Der Mann hält einen Stab in der Hand, ein weiteres Zeichen seiner Machtposition. Er ist so positioniert, dass er eine gewisse Stabilität und Festigkeit vermittelt. Die Hände ruhen auf einer Kugel, die traditionell das Reich oder die Welt symbolisiert und somit seine Herrschaft über weite Gebiete andeutet.
Der dunkle Hintergrund, vermutlich ein Vorhang, lenkt die Aufmerksamkeit vollständig auf die zentrale Figur. Er schafft eine gewisse Distanz und verleiht dem Bild eine formelle, fast theatralische Qualität. Die Beleuchtung ist so angeordnet, dass sie die Gesichtszüge des Mannes hervorhebt und ihm ein fast übermenschliches Aussehen verleiht.

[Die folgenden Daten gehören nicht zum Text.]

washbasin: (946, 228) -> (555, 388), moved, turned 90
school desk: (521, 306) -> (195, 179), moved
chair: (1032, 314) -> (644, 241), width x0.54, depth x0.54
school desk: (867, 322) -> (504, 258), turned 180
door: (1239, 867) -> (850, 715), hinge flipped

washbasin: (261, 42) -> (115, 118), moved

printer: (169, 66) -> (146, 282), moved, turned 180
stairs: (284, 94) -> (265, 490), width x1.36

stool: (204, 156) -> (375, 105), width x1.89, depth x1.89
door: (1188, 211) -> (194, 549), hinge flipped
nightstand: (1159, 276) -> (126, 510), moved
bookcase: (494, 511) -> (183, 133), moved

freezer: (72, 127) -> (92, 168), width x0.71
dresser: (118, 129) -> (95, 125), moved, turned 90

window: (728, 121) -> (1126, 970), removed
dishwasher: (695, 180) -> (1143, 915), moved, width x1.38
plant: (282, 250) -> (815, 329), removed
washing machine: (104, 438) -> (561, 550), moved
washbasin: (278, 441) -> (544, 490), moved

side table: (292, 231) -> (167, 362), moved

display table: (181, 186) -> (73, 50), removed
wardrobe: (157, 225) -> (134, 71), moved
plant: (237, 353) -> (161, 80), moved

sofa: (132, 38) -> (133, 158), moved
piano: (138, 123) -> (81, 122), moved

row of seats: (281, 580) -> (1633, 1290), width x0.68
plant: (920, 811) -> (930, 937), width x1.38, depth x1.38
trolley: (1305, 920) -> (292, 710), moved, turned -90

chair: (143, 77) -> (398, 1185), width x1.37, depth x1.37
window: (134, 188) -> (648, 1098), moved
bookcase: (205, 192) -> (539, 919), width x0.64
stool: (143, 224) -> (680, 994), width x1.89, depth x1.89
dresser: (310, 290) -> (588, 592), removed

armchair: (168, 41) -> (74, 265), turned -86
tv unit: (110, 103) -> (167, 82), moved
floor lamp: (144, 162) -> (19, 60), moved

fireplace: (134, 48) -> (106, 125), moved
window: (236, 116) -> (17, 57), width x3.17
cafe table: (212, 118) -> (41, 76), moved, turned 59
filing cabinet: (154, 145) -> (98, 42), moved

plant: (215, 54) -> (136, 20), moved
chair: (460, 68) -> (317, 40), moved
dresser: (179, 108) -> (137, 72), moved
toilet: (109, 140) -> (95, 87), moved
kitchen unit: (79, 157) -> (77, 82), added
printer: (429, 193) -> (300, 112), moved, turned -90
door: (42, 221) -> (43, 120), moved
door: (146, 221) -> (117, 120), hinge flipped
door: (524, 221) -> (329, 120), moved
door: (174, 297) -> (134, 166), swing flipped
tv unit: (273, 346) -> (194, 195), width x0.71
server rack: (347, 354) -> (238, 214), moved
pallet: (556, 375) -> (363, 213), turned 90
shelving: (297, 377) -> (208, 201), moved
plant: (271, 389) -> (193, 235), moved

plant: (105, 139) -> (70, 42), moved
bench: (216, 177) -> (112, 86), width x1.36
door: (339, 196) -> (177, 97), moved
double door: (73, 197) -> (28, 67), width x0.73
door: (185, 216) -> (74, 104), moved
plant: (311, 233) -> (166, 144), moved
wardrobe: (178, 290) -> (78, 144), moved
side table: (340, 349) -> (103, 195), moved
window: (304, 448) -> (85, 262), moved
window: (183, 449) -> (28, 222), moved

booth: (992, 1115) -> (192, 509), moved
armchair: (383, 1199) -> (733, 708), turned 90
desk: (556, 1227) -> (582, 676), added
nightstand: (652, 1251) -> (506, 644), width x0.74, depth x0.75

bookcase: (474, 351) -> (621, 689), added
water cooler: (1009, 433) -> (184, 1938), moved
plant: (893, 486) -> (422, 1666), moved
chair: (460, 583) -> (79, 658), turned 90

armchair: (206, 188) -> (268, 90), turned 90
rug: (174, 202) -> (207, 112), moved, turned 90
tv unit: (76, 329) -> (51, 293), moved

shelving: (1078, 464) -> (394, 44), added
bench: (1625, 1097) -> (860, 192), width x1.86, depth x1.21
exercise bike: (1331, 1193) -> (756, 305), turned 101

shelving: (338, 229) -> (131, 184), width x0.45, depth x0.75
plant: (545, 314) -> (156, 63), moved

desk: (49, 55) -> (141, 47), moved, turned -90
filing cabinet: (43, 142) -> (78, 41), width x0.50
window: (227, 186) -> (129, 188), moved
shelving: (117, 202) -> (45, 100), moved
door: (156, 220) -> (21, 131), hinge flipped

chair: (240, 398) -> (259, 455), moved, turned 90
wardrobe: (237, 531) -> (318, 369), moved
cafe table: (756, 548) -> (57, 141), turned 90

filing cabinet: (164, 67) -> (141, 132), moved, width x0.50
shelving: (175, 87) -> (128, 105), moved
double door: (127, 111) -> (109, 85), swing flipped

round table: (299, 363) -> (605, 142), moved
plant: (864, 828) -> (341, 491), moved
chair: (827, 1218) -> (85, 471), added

Subtextuell lässt sich aus dem Bild eine Darstellung von Macht und Autorität ableiten. Die zahlreichen Symbole des Ranges und der Errungenschaften sollen seine Position als Herrscher untermauern und seinen Einfluss demonstrieren. Gleichzeitig könnte die Darstellung eine gewisse Kälte und Distanz vermitteln, die typisch für Adelspersonen dieser Zeit ist. Die Inszenierung des Bildes legt nahe, dass es nicht nur eine Abbildung des Mannes sein soll, sondern vielmehr eine Darstellung seiner Macht und seines Status. Es ist ein Werk, das dazu dient, die Herrschaft des Porträtierten zu legitimieren und zu verherrlichen.